What’s actually driving the valuation
Starlink, the company’s satellite internet constellation, has become a genuine commercial juggernaut. The service now operates across dozens of countries, providing broadband to areas where traditional infrastructure doesn’t reach. Revenue from Starlink, combined with SpaceX’s dominant position in the reusable launch market, forms the backbone of the company’s financial story.
Prediction markets see a 95% probability of SpaceX listing by June 30, 2026. The valuation target of $1.75 trillion to $2 trillion is being underwritten primarily by terrestrial cash flows from satellites and launch contracts.
The Mars problem
SpaceX has never been shy about its ultimate mission: making humanity a multi-planetary species, starting with Mars. The Starship rocket is explicitly designed with that goal in mind.
The technical challenges of sustaining human life on Mars remain staggering: radiation exposure, the absence of a breathable atmosphere, the logistics of transporting millions of tons of supplies across 140 million miles of space. The skepticism from experts isn’t about whether Mars colonization is theoretically possible. It’s about whether it belongs in a financial valuation when asking public market investors to pay $1.8 trillion for a company.

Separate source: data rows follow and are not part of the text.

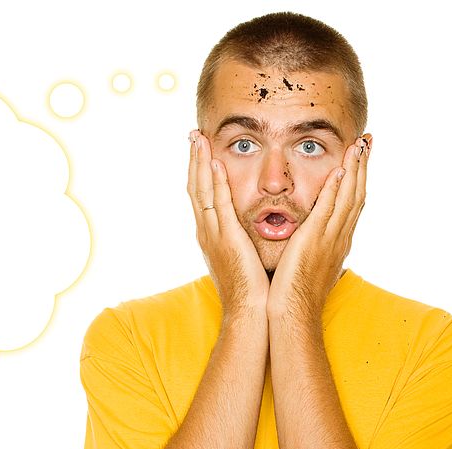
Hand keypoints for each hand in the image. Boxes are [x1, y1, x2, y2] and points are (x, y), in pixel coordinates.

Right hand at [187, 129, 268, 317]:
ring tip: (199, 139)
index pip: (203, 195)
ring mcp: (213, 234)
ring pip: (201, 191)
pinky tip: (215, 163)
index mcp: (212, 235)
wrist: (250, 311)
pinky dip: (214, 182)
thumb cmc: (252, 288)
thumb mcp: (245, 256)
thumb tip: (257, 227)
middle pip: (195, 187)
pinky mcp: (225, 238)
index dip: (201, 171)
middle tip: (194, 134)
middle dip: (194, 160)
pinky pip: (218, 204)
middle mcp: (207, 231)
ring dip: (200, 163)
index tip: (202, 149)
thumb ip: (245, 238)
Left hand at [266, 134, 371, 321]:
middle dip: (363, 166)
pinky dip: (336, 190)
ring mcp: (330, 238)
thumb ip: (314, 248)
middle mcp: (339, 237)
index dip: (358, 179)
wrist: (293, 314)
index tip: (361, 157)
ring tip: (358, 145)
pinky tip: (340, 170)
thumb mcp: (309, 265)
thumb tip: (313, 243)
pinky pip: (328, 210)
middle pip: (357, 194)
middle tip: (368, 140)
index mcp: (337, 241)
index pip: (352, 203)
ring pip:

What this means for investors
For crypto-native investors, the Bitcoin disclosure is the headline that matters most. SpaceX joining the ranks of major corporate BTC holders adds institutional legitimacy at a moment when Bitcoin is already trading near historic levels. If the IPO prices at or above $1.8 trillion, SpaceX becomes the highest-profile public company with a billion-dollar-plus Bitcoin position outside of MicroStrategy.
A company holding nearly 19,000 BTC is exposed to Bitcoin’s volatility in a way that will show up in quarterly earnings. If BTC drops 30% in a quarter, SpaceX reports a mark-to-market loss of nearly $400 million.